Police offer $70,000 reward for gunman who shot five homeless people in New York and Washington DC

Police in New York and Washington DC are now offering a $70,000 (£53,815) reward for information on the unidentified gunman who has shot five homeless people in the two cities.

Homeless people in both cities have been told to seek shelter after a suspected serial killer killed two people and injured three in a series of shootings targeting rough sleepers over the past two weeks.

On Monday, the New York Police Department (NYPD) said it and its DC counterpart had upped the total reward, posting a photo of the suspect being sought.

NYPD boss Keechant L Sewell and DC police chief Robert J Contee confirmed on Sunday that they now believe the shootings were all by the same suspect, who shot men sleeping on the street “without provocation”.

Surveillance footage showed a wiry man in black clothes and a black balaclava, wearing blue disposable gloves and holding a pistol.

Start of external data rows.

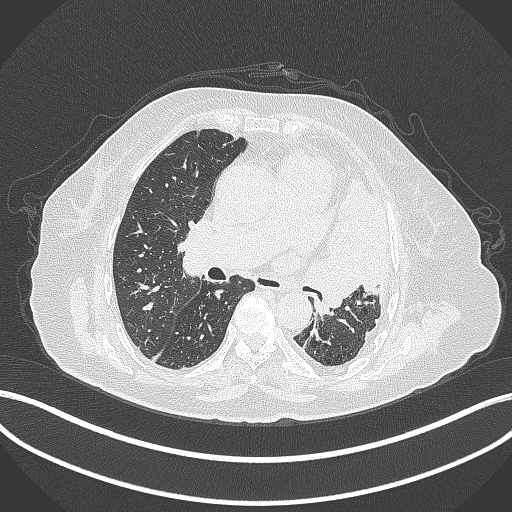
Chest CT, one axial slice; position 208 of 399 along the scan axis; reconstruction kernel B70f; lung window (W 1500 / L -600 HU); 1 mm slice thickness; 512 × 512 image matrix, field of view 400 × 400 mm. Patient: female, 75 years. Case-level facts recorded for this patient, not image findings: clinical TNM (as recorded): T3 N3 M1.
Structures marked on this image (bounding box drawn by a radiologist):
- lung tumour (recorded histology: adenocarcinoma): box from (x=298, y=166) to (x=395, y=311) px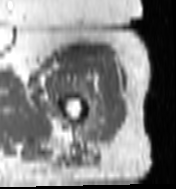
MRI of an extremity soft-tissue mass, one axial slice; position 90 of 100 along the scan axis; MR volume resampled by the dataset authors to the PET/CT grid (not the native acquisition matrix); 3.27 mm slice thickness; 176 × 189 image matrix, field of view 172 × 185 mm. Female patient. From the clinical record (not read from this slice): histological type: undifferentiated – high grade; grade: high; site of the primary tumour: left thigh.
Outlined on this slice (expert contour drawn on MRI and transferred to this co-registered scan by the dataset authors):
- gross tumour volume including surrounding oedema: box from (x=78, y=89) to (x=111, y=142) px
- gross tumour volume (mass): (x=89, y=119)–(x=102, y=124)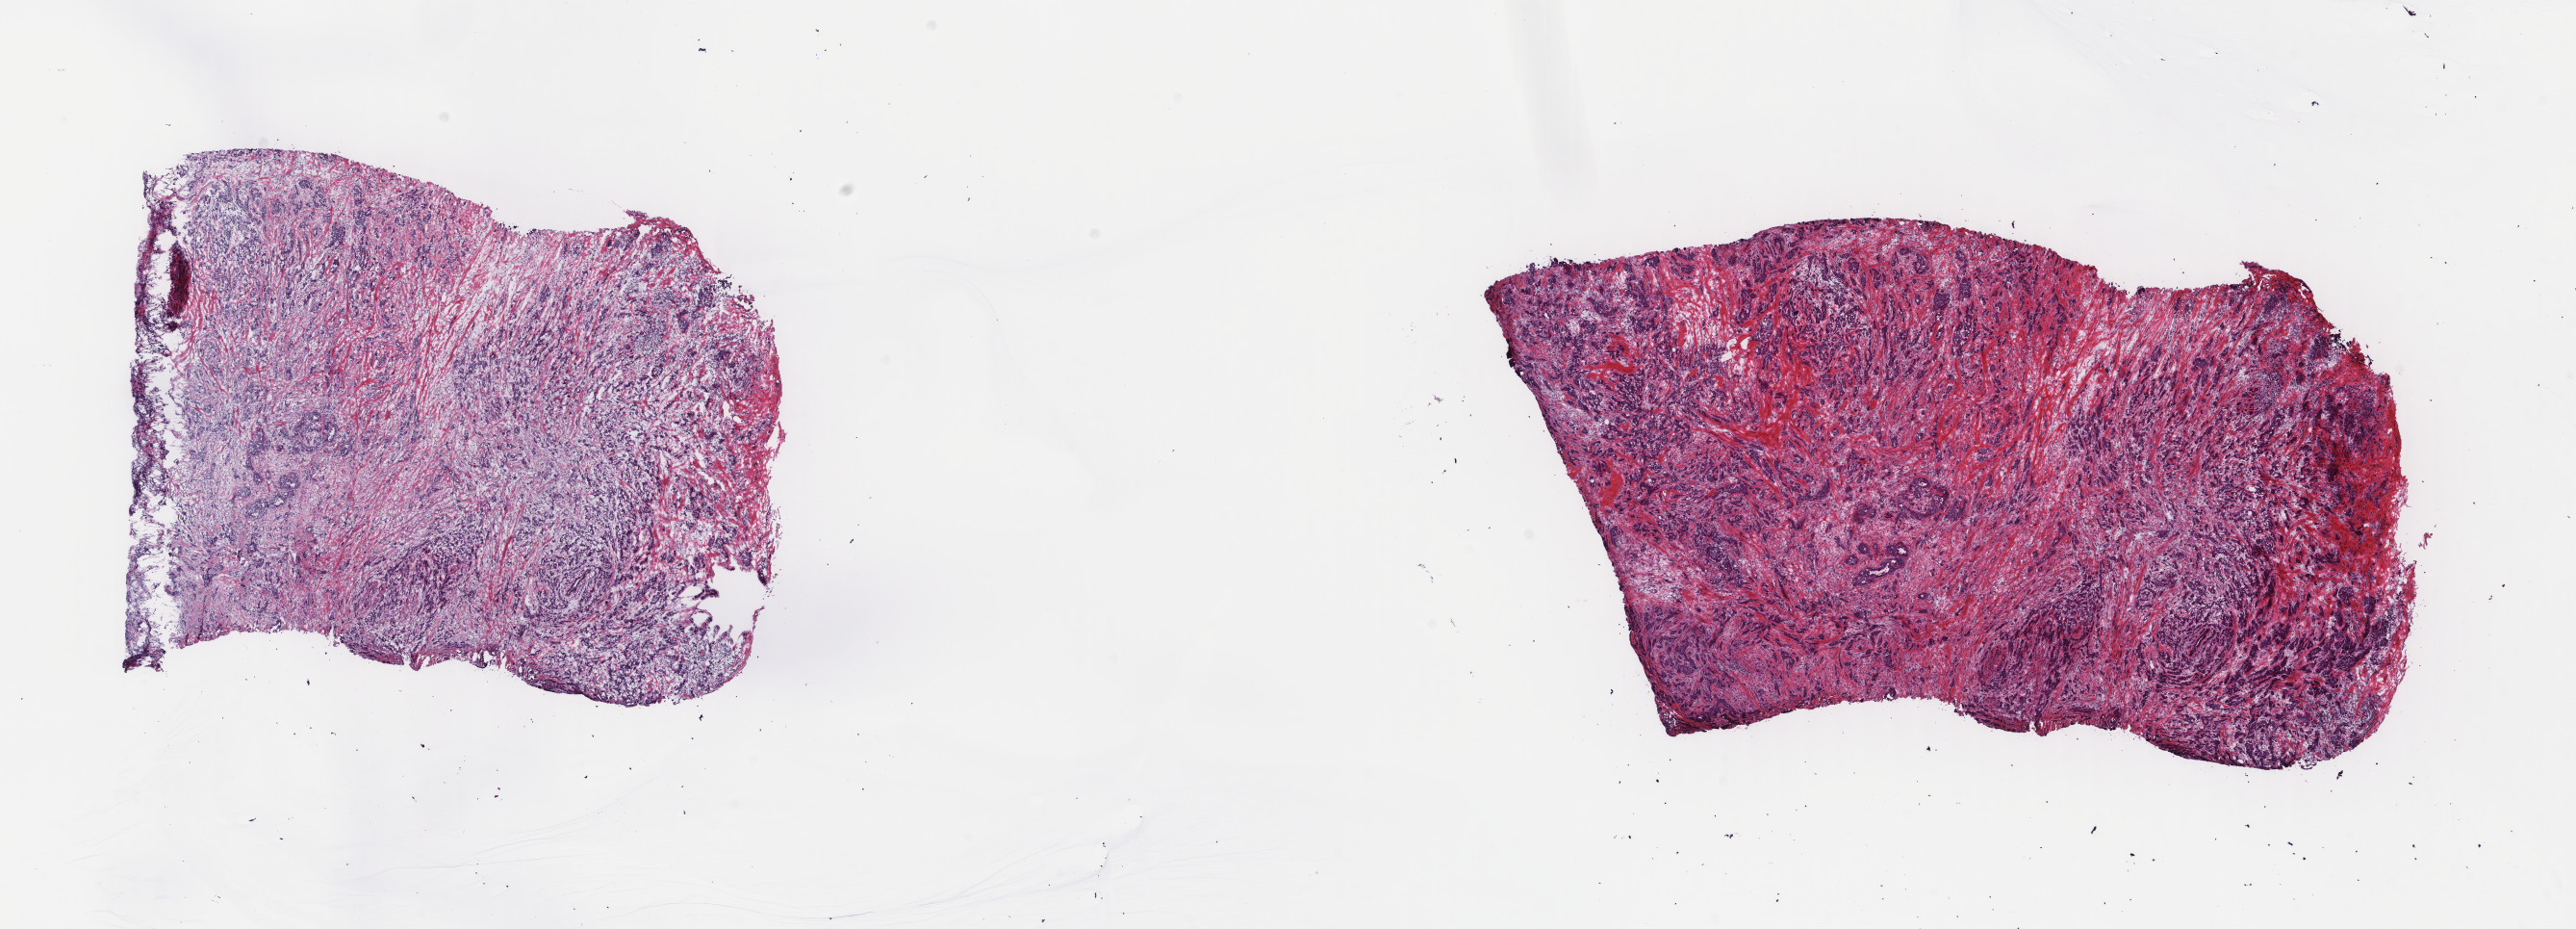
Whole-slide histology image, H&E — shown as a low-resolution overview of the whole scanned area (about 21.2 x 7.7 mm, acquisition: 40x scan). Frozen section from the top of the tissue portion. Breast, primary tumour sample. Female, age 59 years at initial diagnosis. Pathologist review of this section (percent, as recorded): tumour cells 100%, tumour nuclei 75%, normal cells 0%, stromal cells 0%, necrosis 0%. Inflammatory infiltration, as recorded: lymphocyte infiltration 0%, monocyte infiltration 0%, neutrophil infiltration 0%.
- lymph nodes positive (case pathology): 4 of 11 examined
- pathologic diagnosis: Infiltrating duct carcinoma, NOS
- AJCC pathologic stage: IIIA (7th edition)
- TNM: T2 N2a M0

New York’s recently elected mayor Eric Adams a nd DC’s Muriel Bowser pledged their support to homeless citizens. “Our communities are heartbroken and disturbed by these heinous crimes in which an individual has been targeting some of our most vulnerable residents,” they said in a joint statement.

“The work to get this individual off our streets before he hurts or murders another individual is urgent.”

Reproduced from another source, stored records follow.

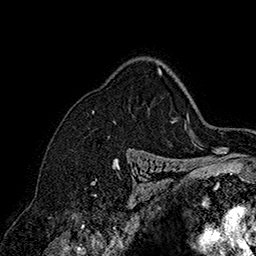
Breast MRI (dynamic contrast-enhanced), one axial slice. Cropped to one breast. Dynamic contrast-enhanced series, time point 2 of 7 at this slice position (early post-contrast). 1.5 T. TE 2.8 ms, TR 5.4 ms. 1 mm slice thickness. 256 × 256 image matrix, field of view 180 × 180 mm. Female patient.
Outlined on this slice (semi-automatically segmented with operator editing):
- enhancing-tissue mask used for the functional tumour volume (all voxels passing the contrast-enhancement thresholds inside the analysis volume; usually the tumour): bounding box <93,68,174,122> (left, top, right, bottom; pixels)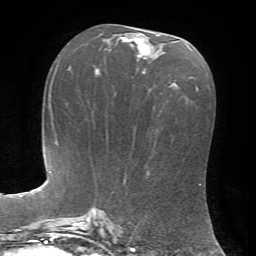
Breast MRI, one axial slice; cropped to one breast; dynamic contrast-enhanced series, time point 2 of 7 at this slice position (early post-contrast); 1.5 T; TE 4.2 ms, TR 8.7 ms; 2.2 mm slice thickness; 256 × 256 image matrix, field of view 180 × 180 mm. Female patient.
Annotated regions visible in this slice (semi-automatically segmented with operator editing):
- enhancing-tissue mask used for the functional tumour volume (all voxels passing the contrast-enhancement thresholds inside the analysis volume; usually the tumour): bounding box (x1, y1, x2, y2) in pixels: (105, 34, 160, 74)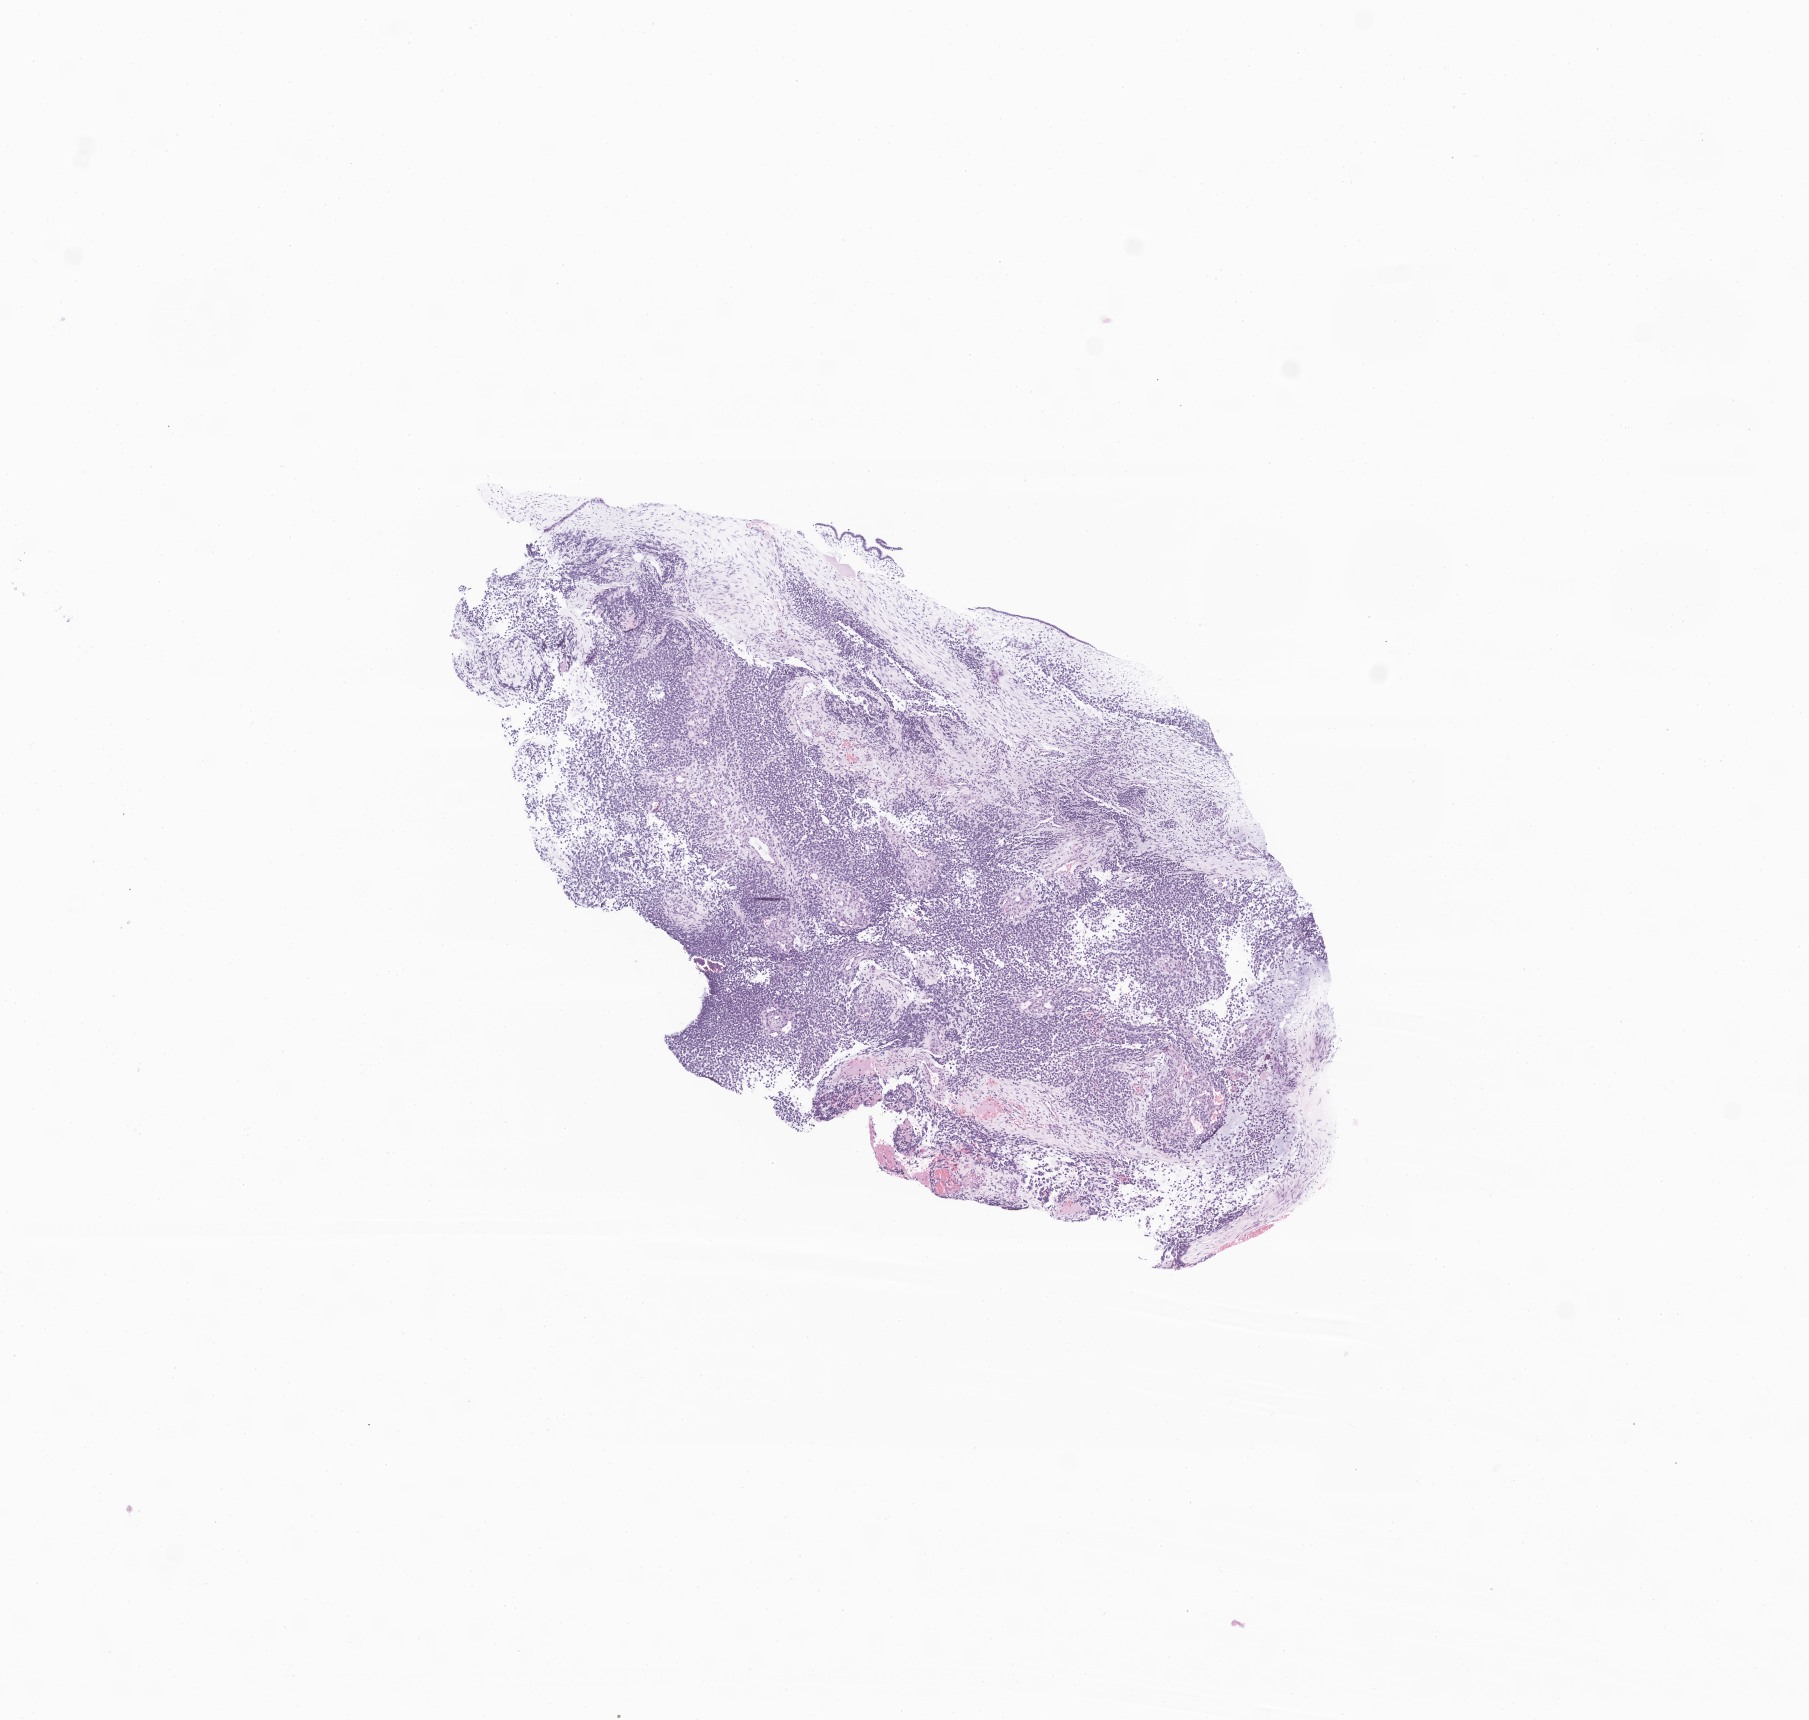
Digitized haematoxylin and eosin-stained section of tumor tissue from the nasopharynx — shown as a low-resolution overview of the whole scanned area (about 7.6 x 7.3 mm); formalin-fixed paraffin-embedded section. Female patient, age 114 months (9 years 6 months).
Diagnosis: Embryonal rhabdomyosarcoma, NOS.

Mr Adams added: “The case is a clear and horrific intentional act of taking the life of someone, it appears, because he was homeless. Two individuals were shot while sleeping on the streets – not committing a crime but sleeping on the streets.”

He said police officers and outreach teams would scour the streets to contact rough sleepers and ask them to take refuge at city-owned shelters.

However, charity groups accused Mr Adams of endangering homeless people with his new “zero tolerance” subway safety plan, which asks police to enforce rules against sleeping across seats on subway trains.

The non-profit group Vocal NY said: “The answer is permanent, safe, humane housing and care... [these killings are] the direct result of a growing reckless and hateful anti-homeless culture that has been allowed to exist by politicians and the media.”